Segment Start: Data for processing

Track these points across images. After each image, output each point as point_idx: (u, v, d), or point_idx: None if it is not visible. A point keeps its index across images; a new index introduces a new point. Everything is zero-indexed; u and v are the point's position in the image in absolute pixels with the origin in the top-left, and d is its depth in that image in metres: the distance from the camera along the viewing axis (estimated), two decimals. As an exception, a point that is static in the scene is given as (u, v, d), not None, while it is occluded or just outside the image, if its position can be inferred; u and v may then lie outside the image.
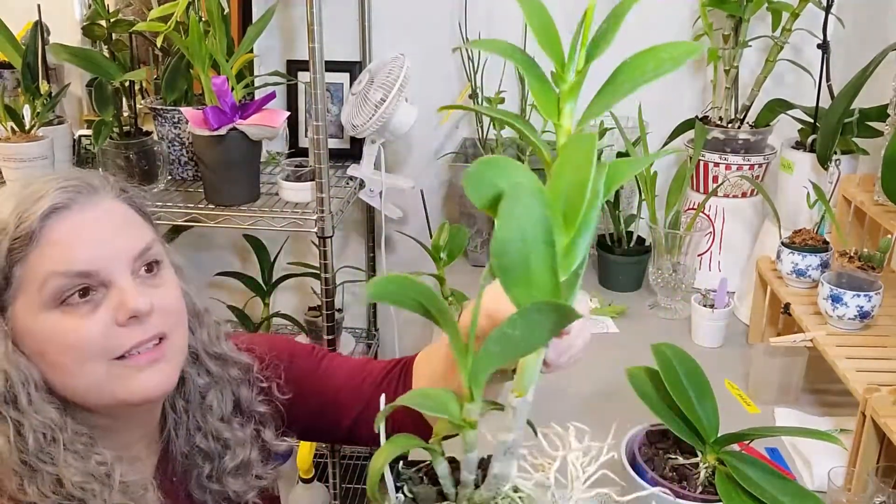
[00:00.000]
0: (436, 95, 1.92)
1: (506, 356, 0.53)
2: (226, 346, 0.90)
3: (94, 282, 0.75)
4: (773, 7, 1.63)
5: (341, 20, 1.88)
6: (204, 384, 0.87)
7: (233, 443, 0.88)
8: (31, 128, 1.64)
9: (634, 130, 1.69)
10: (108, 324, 0.75)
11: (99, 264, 0.75)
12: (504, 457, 0.60)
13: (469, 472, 0.62)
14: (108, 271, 0.75)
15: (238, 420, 0.90)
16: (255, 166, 1.67)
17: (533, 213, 0.49)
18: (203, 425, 0.87)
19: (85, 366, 0.75)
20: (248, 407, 0.91)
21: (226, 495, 0.88)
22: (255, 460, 0.90)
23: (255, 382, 0.92)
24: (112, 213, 0.79)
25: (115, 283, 0.75)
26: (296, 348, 1.00)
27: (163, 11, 1.57)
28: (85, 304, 0.74)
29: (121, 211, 0.80)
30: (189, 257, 2.33)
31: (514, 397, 0.59)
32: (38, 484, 0.73)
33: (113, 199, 0.80)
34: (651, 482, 0.90)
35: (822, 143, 1.46)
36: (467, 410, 0.58)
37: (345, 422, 0.97)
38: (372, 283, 0.54)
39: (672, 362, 0.93)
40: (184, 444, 0.87)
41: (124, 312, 0.75)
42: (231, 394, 0.89)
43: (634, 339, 1.52)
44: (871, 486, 0.98)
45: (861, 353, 1.17)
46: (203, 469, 0.87)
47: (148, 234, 0.81)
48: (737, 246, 1.71)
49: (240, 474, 0.88)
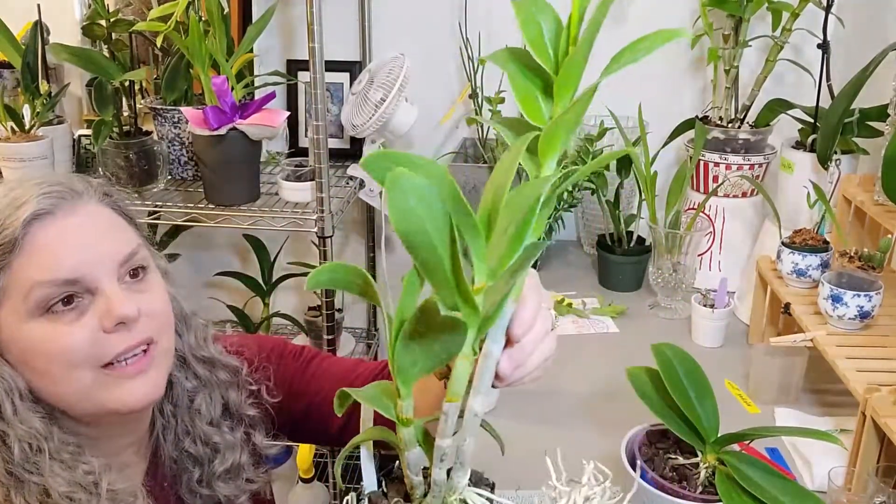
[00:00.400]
0: (436, 95, 1.92)
1: (415, 361, 0.54)
2: (213, 350, 0.90)
3: (80, 289, 0.73)
4: (774, 7, 1.63)
5: (341, 20, 1.88)
6: (192, 388, 0.87)
7: (222, 447, 0.87)
8: (31, 128, 1.64)
9: (635, 130, 1.69)
10: (94, 330, 0.74)
11: (84, 271, 0.73)
12: (441, 463, 0.60)
13: (413, 473, 0.62)
14: (94, 277, 0.74)
15: (227, 423, 0.89)
16: (255, 166, 1.67)
17: (419, 196, 0.49)
18: (192, 429, 0.86)
19: (72, 373, 0.74)
20: (237, 410, 0.90)
21: (216, 500, 0.87)
22: (246, 464, 0.89)
23: (244, 385, 0.91)
24: (96, 217, 0.78)
25: (100, 290, 0.74)
26: (285, 349, 0.99)
27: (163, 11, 1.57)
28: (70, 312, 0.73)
29: (105, 215, 0.79)
30: (189, 257, 2.35)
31: (445, 401, 0.59)
32: (25, 494, 0.72)
33: (96, 203, 0.78)
34: (651, 482, 0.90)
35: (822, 143, 1.46)
36: (400, 407, 0.58)
37: (335, 423, 0.96)
38: (311, 275, 0.57)
39: (672, 362, 0.93)
40: (173, 449, 0.86)
41: (111, 319, 0.73)
42: (220, 397, 0.89)
43: (634, 339, 1.52)
44: (872, 486, 0.98)
45: (861, 353, 1.17)
46: (193, 473, 0.86)
47: (133, 239, 0.80)
48: (737, 246, 1.71)
49: (230, 478, 0.88)
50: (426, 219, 0.49)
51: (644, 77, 1.87)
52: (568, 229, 1.99)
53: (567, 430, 1.24)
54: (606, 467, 0.65)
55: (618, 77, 0.59)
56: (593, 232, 1.90)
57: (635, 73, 1.88)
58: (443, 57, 1.90)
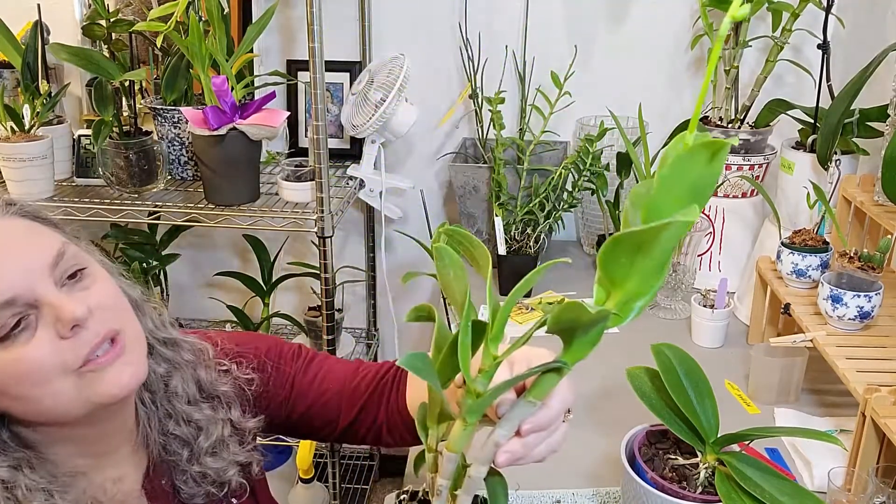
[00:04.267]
0: (436, 95, 1.92)
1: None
2: (173, 331, 0.89)
3: (21, 307, 0.71)
4: (774, 7, 1.63)
5: (341, 20, 1.88)
6: (164, 371, 0.86)
7: (204, 423, 0.87)
8: (31, 127, 1.64)
9: (635, 131, 1.69)
10: (52, 341, 0.72)
11: (16, 288, 0.70)
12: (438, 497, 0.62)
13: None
14: (31, 291, 0.71)
15: (204, 401, 0.89)
16: (255, 166, 1.67)
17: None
18: (173, 412, 0.86)
19: (49, 388, 0.72)
20: (210, 388, 0.90)
21: (208, 475, 0.87)
22: (229, 439, 0.90)
23: (212, 365, 0.91)
24: (9, 231, 0.74)
25: (41, 300, 0.72)
26: (282, 349, 0.99)
27: (163, 11, 1.57)
28: (22, 332, 0.71)
29: (18, 225, 0.76)
30: (189, 257, 2.36)
31: (446, 448, 0.64)
32: None
33: (2, 217, 0.75)
34: (651, 482, 0.90)
35: (822, 144, 1.46)
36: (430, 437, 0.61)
37: (341, 423, 0.97)
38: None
39: (672, 362, 0.93)
40: (159, 436, 0.86)
41: (64, 325, 0.71)
42: (191, 377, 0.89)
43: (634, 339, 1.52)
44: (871, 486, 0.98)
45: (861, 353, 1.17)
46: (182, 455, 0.86)
47: (56, 240, 0.76)
48: (737, 246, 1.71)
49: (216, 452, 0.88)
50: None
51: (644, 77, 1.87)
52: (568, 229, 1.99)
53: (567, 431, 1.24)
54: (606, 467, 0.65)
55: (618, 77, 0.60)
56: (593, 232, 1.90)
57: (636, 74, 1.90)
58: (443, 57, 1.90)
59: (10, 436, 0.76)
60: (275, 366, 0.96)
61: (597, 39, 1.87)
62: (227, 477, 0.88)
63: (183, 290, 2.20)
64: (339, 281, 1.94)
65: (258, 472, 0.94)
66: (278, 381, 0.96)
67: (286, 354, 0.98)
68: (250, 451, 0.92)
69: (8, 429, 0.76)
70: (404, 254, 2.08)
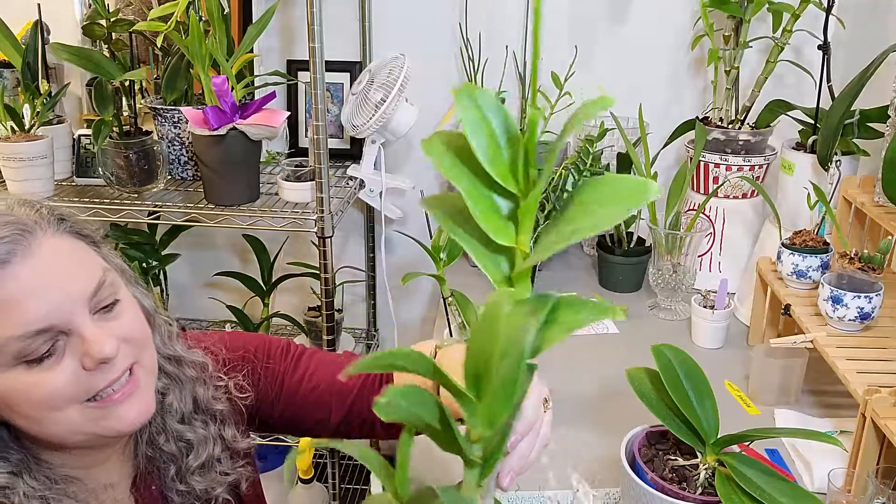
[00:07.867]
0: (436, 95, 1.92)
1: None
2: (179, 346, 0.89)
3: (53, 334, 0.71)
4: (774, 8, 1.62)
5: (341, 20, 1.88)
6: (162, 386, 0.86)
7: (195, 442, 0.87)
8: (31, 127, 1.64)
9: (635, 131, 1.69)
10: (75, 371, 0.72)
11: (55, 318, 0.70)
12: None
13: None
14: (66, 320, 0.71)
15: (198, 419, 0.89)
16: (255, 166, 1.67)
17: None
18: (164, 428, 0.86)
19: (58, 413, 0.72)
20: (206, 405, 0.90)
21: (194, 493, 0.87)
22: (220, 457, 0.89)
23: (210, 382, 0.91)
24: (56, 252, 0.73)
25: (75, 331, 0.72)
26: (270, 347, 0.99)
27: (163, 11, 1.57)
28: (48, 358, 0.71)
29: (65, 247, 0.75)
30: (189, 257, 2.35)
31: None
32: None
33: (53, 234, 0.74)
34: (651, 483, 0.90)
35: (822, 144, 1.46)
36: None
37: (333, 419, 0.97)
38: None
39: (672, 363, 0.93)
40: (147, 448, 0.86)
41: (92, 361, 0.72)
42: (189, 394, 0.88)
43: (634, 340, 1.52)
44: (871, 487, 0.98)
45: (861, 354, 1.17)
46: (169, 470, 0.86)
47: (97, 266, 0.76)
48: (737, 247, 1.71)
49: (204, 472, 0.88)
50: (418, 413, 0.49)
51: (644, 78, 1.87)
52: (568, 230, 1.99)
53: (567, 431, 1.24)
54: (606, 468, 0.65)
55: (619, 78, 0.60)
56: (593, 232, 1.90)
57: (636, 74, 1.90)
58: (443, 57, 1.90)
59: (12, 438, 0.76)
60: (263, 365, 0.96)
61: (597, 40, 1.87)
62: (214, 495, 0.88)
63: (183, 290, 2.20)
64: (339, 281, 1.94)
65: (247, 489, 0.94)
66: (267, 380, 0.96)
67: (275, 352, 0.98)
68: (240, 468, 0.91)
69: (10, 434, 0.76)
70: (404, 254, 2.08)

Segment End: Data for processing

■ **Problem to solve**
A verbatim transcription is needed of the lines above, starting at the line with "2: (226, 346, 0.90)" and ending at the line with "49: (240, 474, 0.88)", both included, and of nothing else.

■ **Exercise output**
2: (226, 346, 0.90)
3: (94, 282, 0.75)
4: (773, 7, 1.63)
5: (341, 20, 1.88)
6: (204, 384, 0.87)
7: (233, 443, 0.88)
8: (31, 128, 1.64)
9: (634, 130, 1.69)
10: (108, 324, 0.75)
11: (99, 264, 0.75)
12: (504, 457, 0.60)
13: (469, 472, 0.62)
14: (108, 271, 0.75)
15: (238, 420, 0.90)
16: (255, 166, 1.67)
17: (533, 213, 0.49)
18: (203, 425, 0.87)
19: (85, 366, 0.75)
20: (248, 407, 0.91)
21: (226, 495, 0.88)
22: (255, 460, 0.90)
23: (255, 382, 0.92)
24: (112, 213, 0.79)
25: (115, 283, 0.75)
26: (296, 348, 1.00)
27: (163, 11, 1.57)
28: (85, 304, 0.74)
29: (121, 211, 0.80)
30: (189, 257, 2.33)
31: (514, 397, 0.59)
32: (38, 484, 0.73)
33: (113, 199, 0.80)
34: (651, 482, 0.90)
35: (822, 143, 1.46)
36: (467, 410, 0.58)
37: (345, 422, 0.97)
38: (372, 283, 0.54)
39: (672, 362, 0.93)
40: (184, 444, 0.87)
41: (124, 312, 0.75)
42: (231, 394, 0.89)
43: (634, 339, 1.52)
44: (871, 486, 0.98)
45: (861, 353, 1.17)
46: (203, 469, 0.87)
47: (148, 234, 0.81)
48: (737, 246, 1.71)
49: (240, 474, 0.88)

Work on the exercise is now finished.